Vor diesem Hintergrund definiert Young bei seinen Investments den Konsumsektor sehr breit. Er umfasse Firmen aus der Finanzbranche, aus dem Immobilienbereich, aus dem Telecom-Sektor oder der Energie.

«Bei den konventionellen Konsumtiteln bevorzugen wir Unternehmen mit einer bekannten Marke und einem guten Vertrieb, oft in Form von lokalen Netzwerken», unterstreicht Young. Und dem fügt der Aberdeen-Experte noch an: «Unternehmen, in die wir investieren, haben eindeutig umsichtig und konservativ gemanagte Bilanzen.»

Youngs Investitionskriterien erfüllen beispielsweise die Titel des Einzelhändlers Aeon Co in Malaysia, der Brauerei Multi-Bintang in Indonesien oder des philippinische Immobilienentwickler Ayala Land.

Wie steht es mit der Corporate Governance?

Auf die im Zusammenhang mit den Emerging Markets oftmals gestellte Frage nach der Corporate Governance, also der rechtmässigen Unternehmensführung antwortet Young: «Die Vorstellung, dass grosse Unternehmen automatisch auch die bessere Corporate Governance haben, ist falsch. Es stimmt einfach nicht. Ich kenne kleinere Unternehmen, deren Leitungsgremien mehrheitlich von unabhängigen, nicht geschäftsführenden Direktoren besetzt sind.»

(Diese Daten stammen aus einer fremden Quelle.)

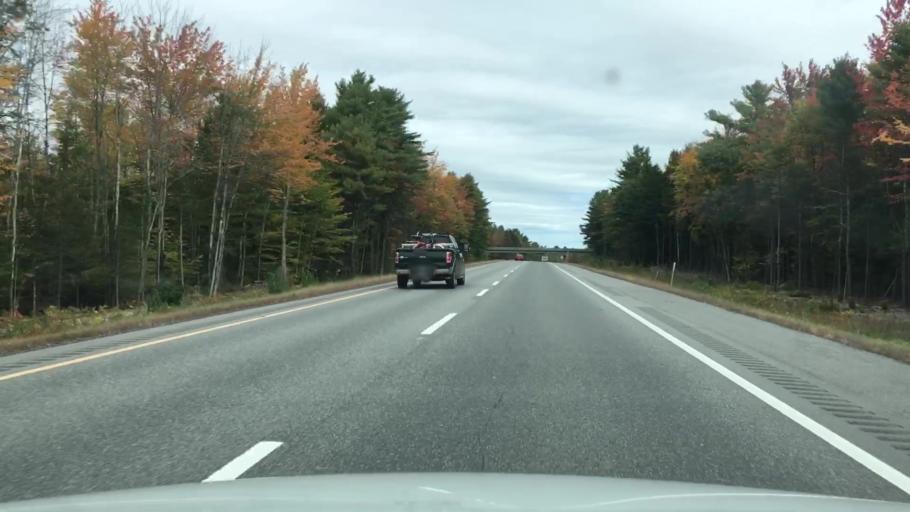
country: US
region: Maine
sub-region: Kennebec County
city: Sidney
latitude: 44.4195
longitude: -69.7419
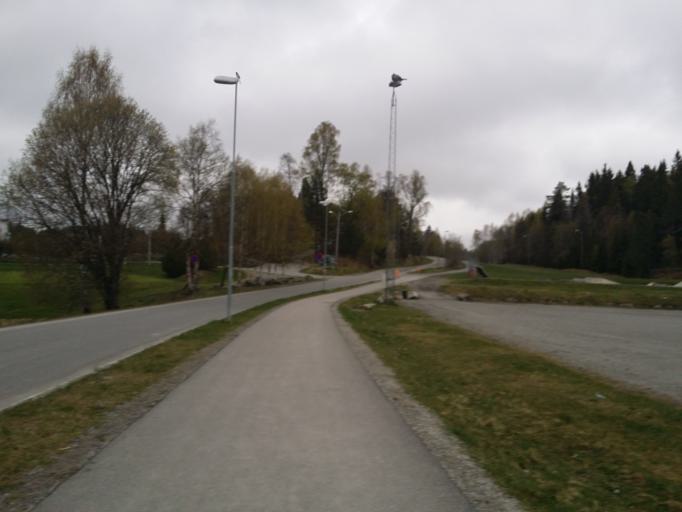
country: NO
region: Akershus
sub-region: Oppegard
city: Kolbotn
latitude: 59.7748
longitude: 10.8150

Natürlich gebe er Unternehmen den Vorzug, welche die Interessen von Minderheitsaktionären achten würden, sagt Young weiter. Für eine gute Governance komme es aber ebenso sehr auf die Einstellung wie auf die Ressourcen an.

Rund 600 Millionen Menschen

Auf die eingangs gestellte Frage, ob sich ein Engagement in asiatische Schwellenländer derzeit noch lohne, betont Young die Notwendigkeit, dass ein solches Investment langfristig sein sollte. Denn: «Rund 600 Millionen Menschen leben heute in der ASEAN-Region, und die entsprechenden Wachstumsaussichten werden von positiven demografischen Faktoren sowie von der zunehmenden Urbanisierung unterstützt», sagt der Aberdeen-Anlageexperte.

Weil zudem die Lohnkosten in China laufend teurer würden, dürften die ASEAN-Länder dank niederer Preise als Produktionsstandorte noch an Attraktivität gewinnen, ist Young überzeugt. Und schliesslich werde die Region durch den für 2015 geplanten Zusammenschluss in der Asean Economic Community (AEC) als Handelsblock noch an Bedeutung gewinnen.